The pair maintained what Louis calls “a friendly relationship” in the years that followed, something he reflects on in his new film Louis Theroux: Savile.
“One of the reasons I kept in touch was that I felt there was a side to him that I hadn’t seen, but I never found out the truth while he was alive,” Louis says of the man who, following his death in October 2011, was exposed as having sexually abused more than 320 victims – many of whom were disabled and underage.
“Sixteen years after I first met him, and three years after his offences came to light, I decided to speak to some of the people who knew Jimmy, his friends and victims.

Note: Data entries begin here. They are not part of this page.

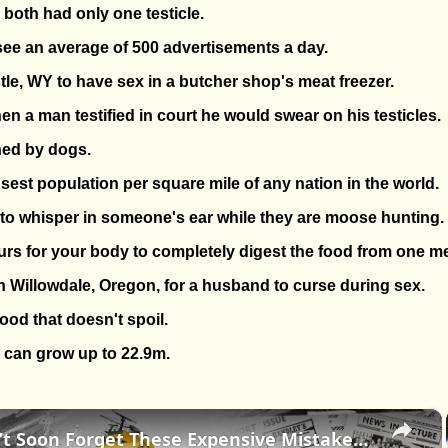
 both had only one testicle.
 see an average of 500 advertisements a day.
astle, WY to have sex in a butcher shop's meat freezer.
en a man testified in court he would swear on his testicles.
ned by dogs.
sest population per square mile of any nation in the world.
gal to whisper in someone's ear while they are moose hunting.
ours for your body to completely digest the food from one me
 in Willowdale, Oregon, for a husband to curse during sex.
ood that doesn't spoil.
can grow up to 22.9m.
×
History Won’t Soon Forget These Expensive Mistakes | 12am News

"I wanted to understand how he had got away with his crimes for so long, to see what clues were there in hindsight, and make sense of my own failure to recognise him for what he was.
After he died, I had to take a step back and examine my own conscience. What did I miss? What more could I have done?”
As part of his exploration into the disgraced presenter, Louis speaks to Chérie Wheatcroft, a former patient at Stoke Mandeville hospital, where the Jim’ll Fix It! star was a patron.
After burning herself on a fire, the A-level student was sitting on her hospital bed with bandaged hands and looking out of the window when she caught a passing Savile’s eye.
“The next minute, he climbed in the window and I was in shock,” Chérie recalls.
“He smiled, came straight at me and kissed me. I couldn’t use my hands, but he held my face and put his tongue down my throat. It went on and on.
"Then he started yabbering: ‘You’ve been a naughty girl, haven’t you?’ I’m furious with myself [for not making a complaint] but I was scared to. He had money and influence.”
Another victim, who prefers to be known only as Sam, was regularly molested by Jimmy at the Stoke Mandeville hospital chapel aged 11.
“I used to wear lots of pairs of knickers to make it harder [for him],” Sam reveals. “I never said to him: ‘Don’t!’ because he knew he could.”
Indeed, as Louis points out, Savile’s extensive charity work – for which he was awarded an OBE in 1971 and a knighthood in 1990 – was “a smokescreen for his abuse and a way of getting access to vulnerable people”.
Journalist Angela Levin wrote a piece on Jimmy in the 1980s and tells Louis that, even then, she knew of the rumours surrounding him.
“I found him despicable, controlling and a bully,” Angela reveals.
“I was told by a nurse that he would play with little girls who were paralysed from the waist down, but the libel laws were very strong, so it was hard to write about it. He was well connected and you’d have to be a very brave journalist to do that.”
Similarly, Louis says he’d heard “unsavoury rumours” about Jimmy since he was a teenager, and now feels a conflicting sense of shame for developing a relationship with him.
“He molested, raped and abused hundreds of people and, when he was alive, I called him a friend, which I still struggle with,” Louis, 46, admits. “I knew there was a secret, but I didn’t know what it was. I feel a bit ashamed of that.
“I was one of the many people who failed to see what Jimmy was about. Now we know the truth, it all seems so clear, but as with a quiz: it’s only obvious if you know the answer.”